DATA TO PROCESS section start
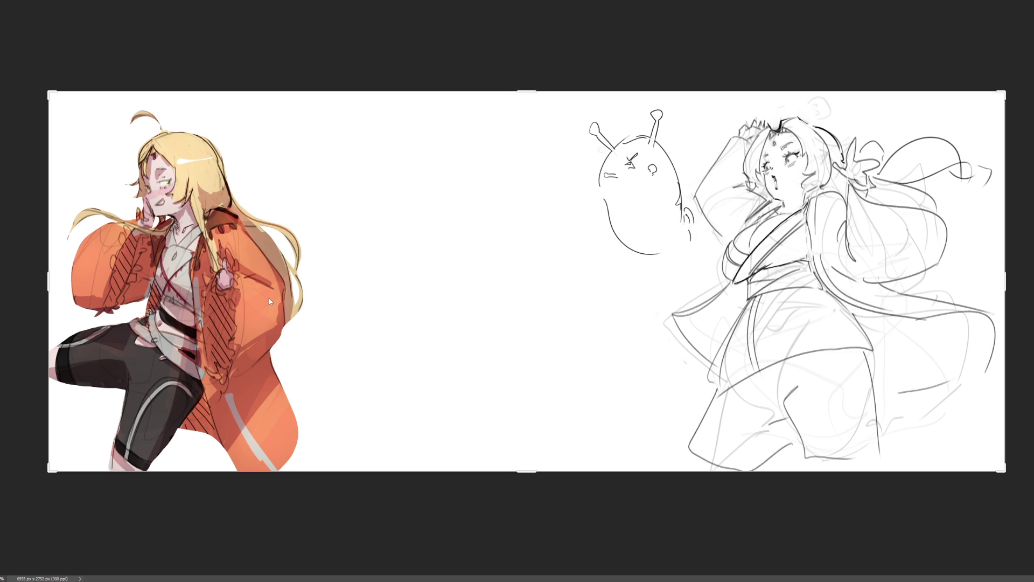
# Save the artwork and zoom in on the blank middle of the canvas
pyautogui.press('ctrl+s')
pyautogui.press('ctrl+plus')
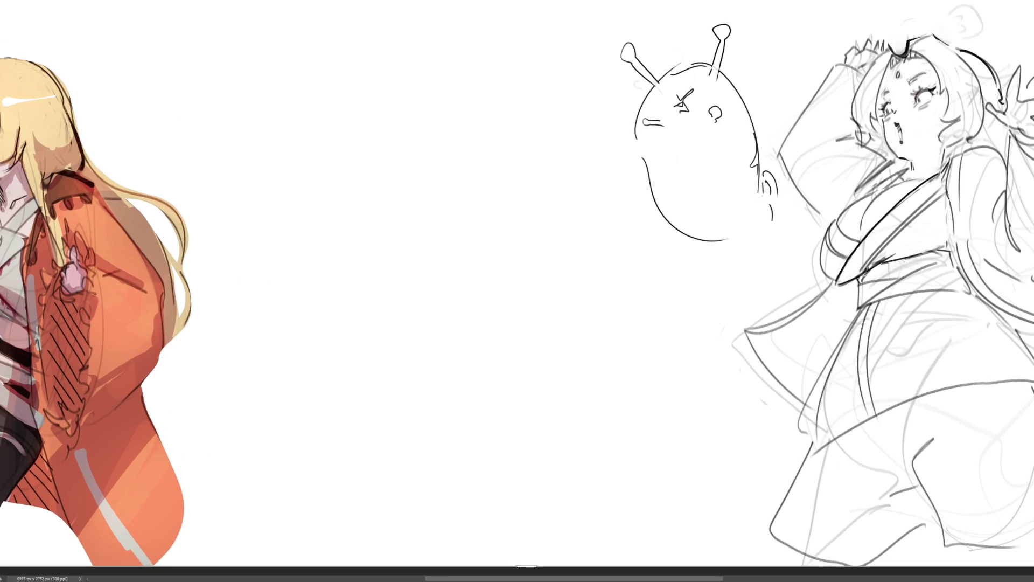
pyautogui.hscroll(-3, 517, 290)
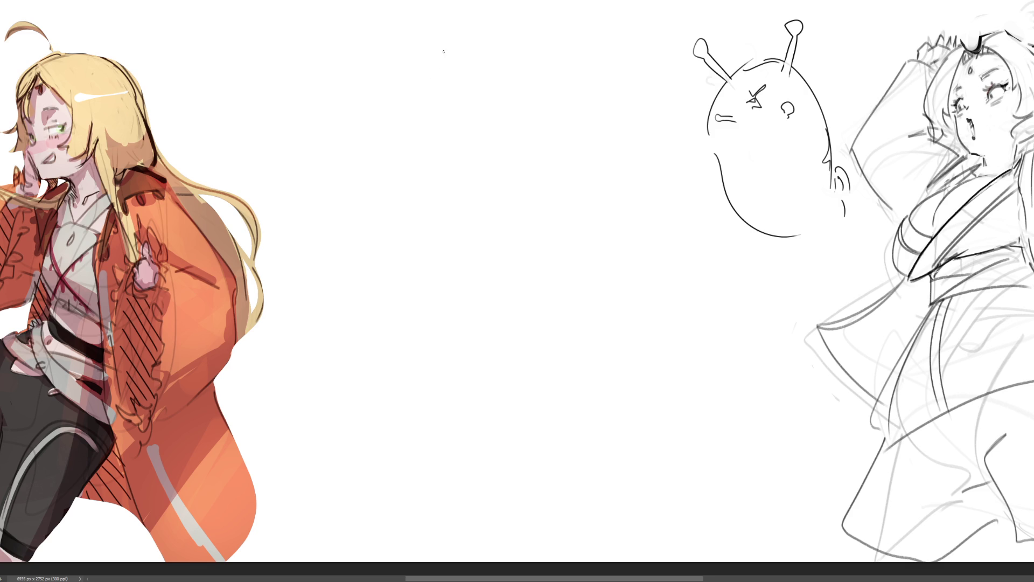
# Scribble loose gesture strokes for a new middle figure
pyautogui.moveTo(453, 39)
pyautogui.mouseDown()
pyautogui.moveTo(424, 101)
pyautogui.moveTo(489, 22)
pyautogui.mouseUp()
pyautogui.moveTo(512, 15); pyautogui.dragTo(517, 87)
pyautogui.moveTo(437, 111); pyautogui.dragTo(465, 133)
pyautogui.moveTo(439, 47); pyautogui.dragTo(453, 134)
pyautogui.moveTo(498, 17); pyautogui.dragTo(502, 56)
pyautogui.moveTo(456, 60); pyautogui.dragTo(445, 87)
# Cut and paste the scribbles, skew them to fit the gap, and fade them lighter
pyautogui.moveTo(216, 58)
pyautogui.mouseDown()
pyautogui.moveTo(758, 563)
pyautogui.moveTo(821, 496)
pyautogui.moveTo(788, 311)
pyautogui.moveTo(705, 151)
pyautogui.moveTo(680, 2)
pyautogui.moveTo(221, 6)
pyautogui.mouseUp()
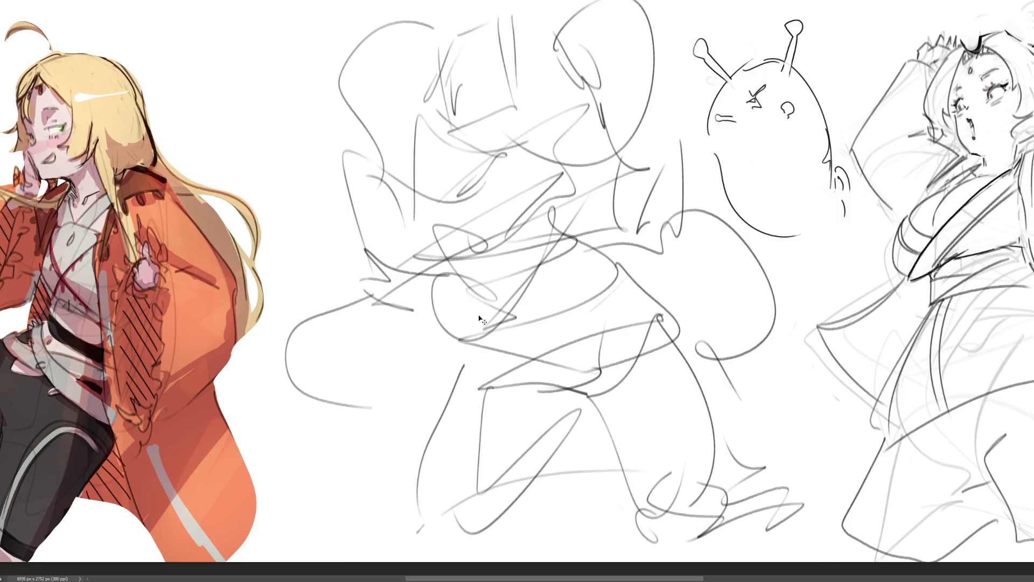
pyautogui.press('ctrl+x')
pyautogui.press('ctrl+v')
pyautogui.press('ctrl+t')
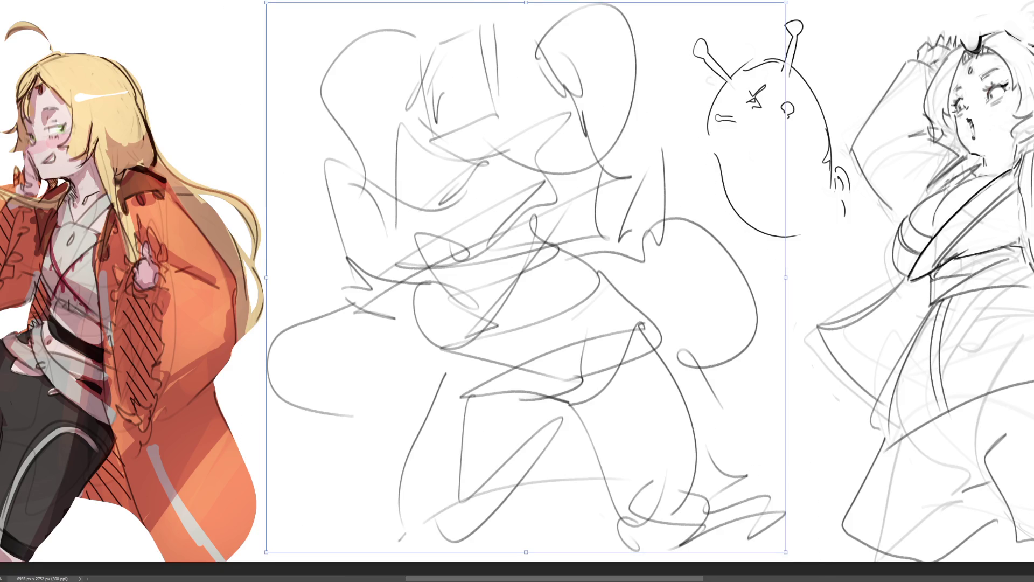
pyautogui.moveTo(526, 2); pyautogui.dragTo(559, 2)
pyautogui.moveTo(761, 249); pyautogui.dragTo(536, 292)
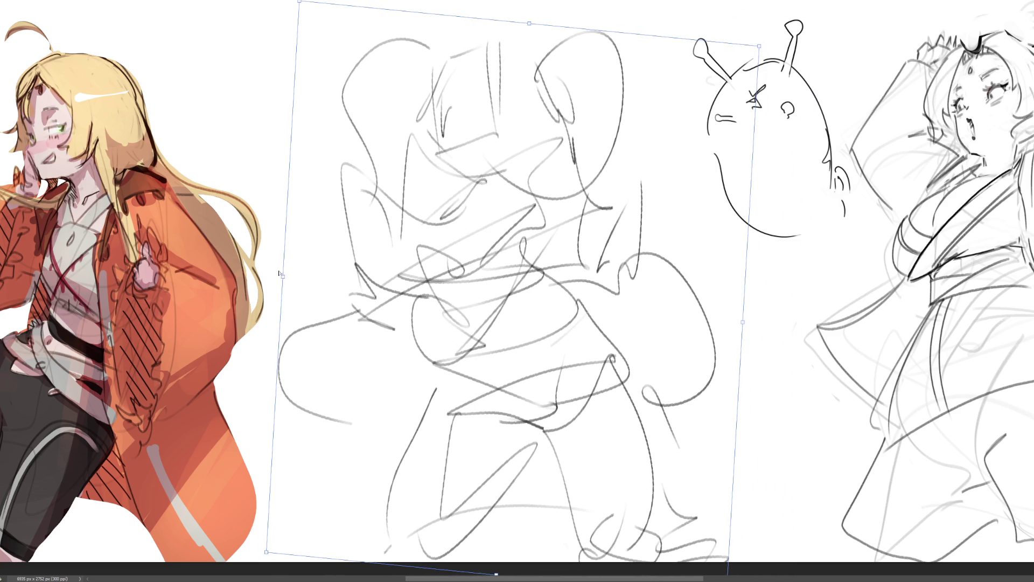
pyautogui.moveTo(281, 285); pyautogui.dragTo(275, 270)
pyautogui.moveTo(759, 47); pyautogui.dragTo(775, 48)
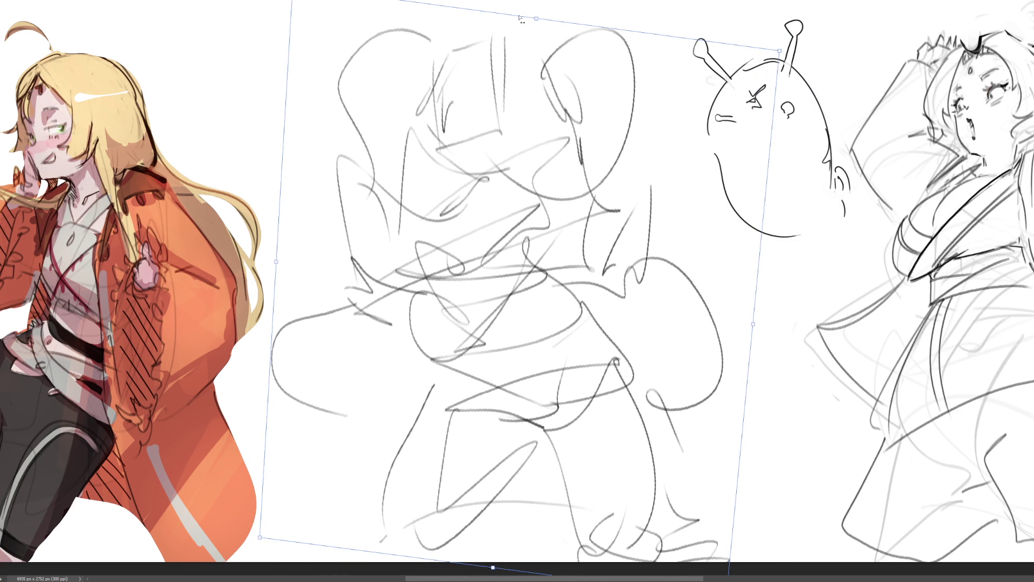
pyautogui.moveTo(543, 20)
pyautogui.mouseDown()
pyautogui.moveTo(571, 17)
pyautogui.moveTo(568, 1)
pyautogui.mouseUp()
pyautogui.press('Return')
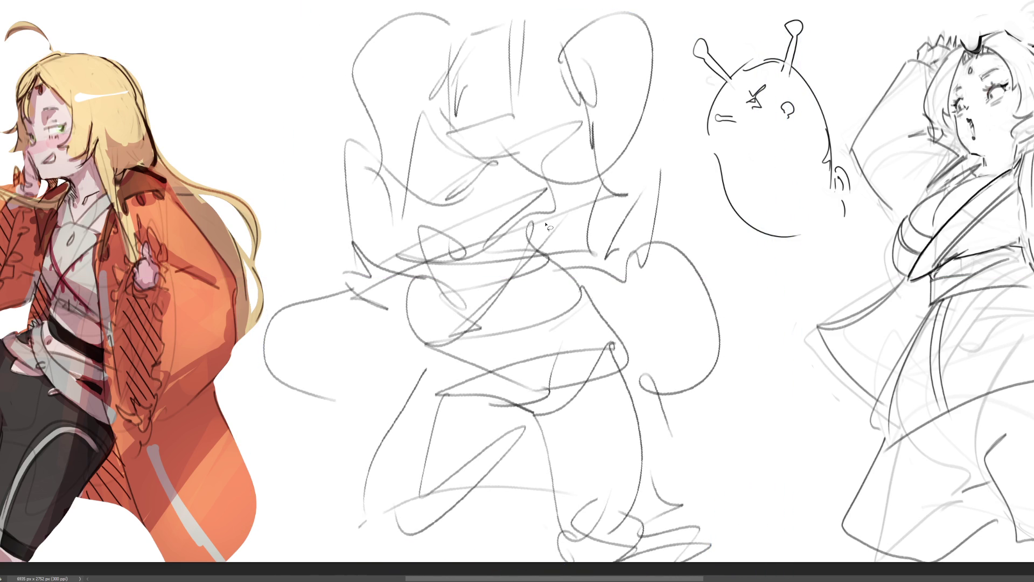
pyautogui.moveTo(592, 314)
pyautogui.mouseDown()
pyautogui.moveTo(538, 135)
pyautogui.moveTo(485, 431)
pyautogui.mouseUp()
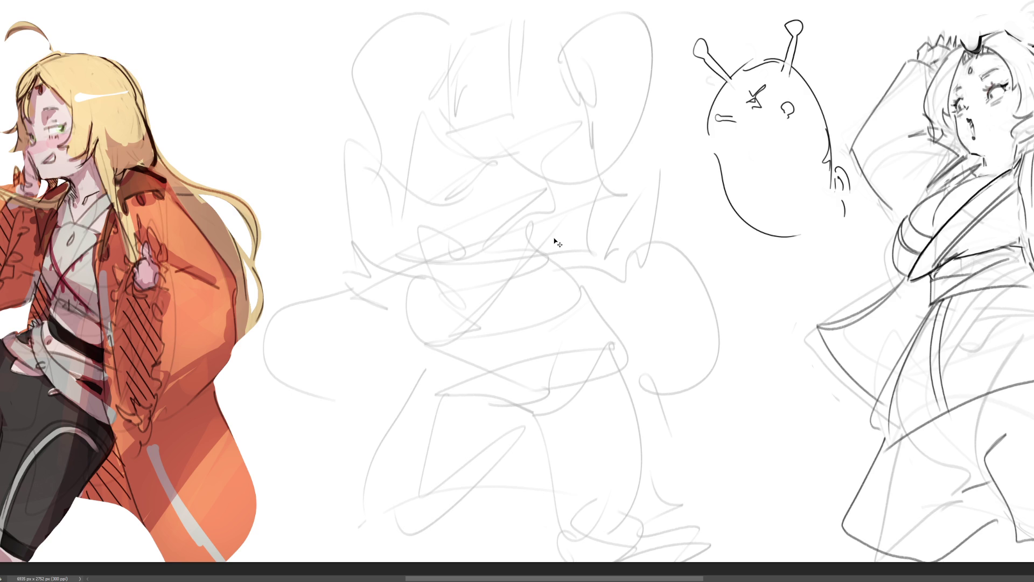
# Place the turret reference image enlarged at top-left, then sketch a brow line across the new head
pyautogui.moveTo(556, 242)
pyautogui.mouseDown()
pyautogui.moveTo(529, 283)
pyautogui.moveTo(333, 122)
pyautogui.moveTo(219, 54)
pyautogui.moveTo(355, 180)
pyautogui.moveTo(397, 157)
pyautogui.mouseUp()
pyautogui.moveTo(395, 35); pyautogui.dragTo(346, 14)
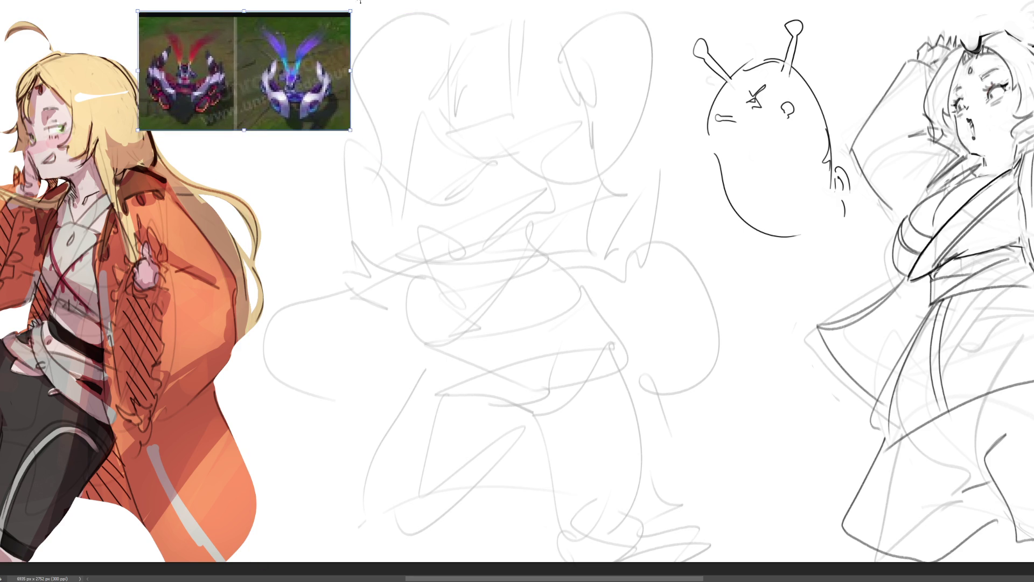
pyautogui.press('Return')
DATA TO PROCESS section end
Look above for the line that contains "pyautogui.moveTo(439, 47); pyautogui.dragTo(453, 134)". Starting there, transcribe every line exactly until you have copied the line that contains "pyautogui.moveTo(680, 2)".

## FINISHED EXERCISE
pyautogui.moveTo(439, 47); pyautogui.dragTo(453, 134)
pyautogui.moveTo(498, 17); pyautogui.dragTo(502, 56)
pyautogui.moveTo(456, 60); pyautogui.dragTo(445, 87)
# Cut and paste the scribbles, skew them to fit the gap, and fade them lighter
pyautogui.moveTo(216, 58)
pyautogui.mouseDown()
pyautogui.moveTo(758, 563)
pyautogui.moveTo(821, 496)
pyautogui.moveTo(788, 311)
pyautogui.moveTo(705, 151)
pyautogui.moveTo(680, 2)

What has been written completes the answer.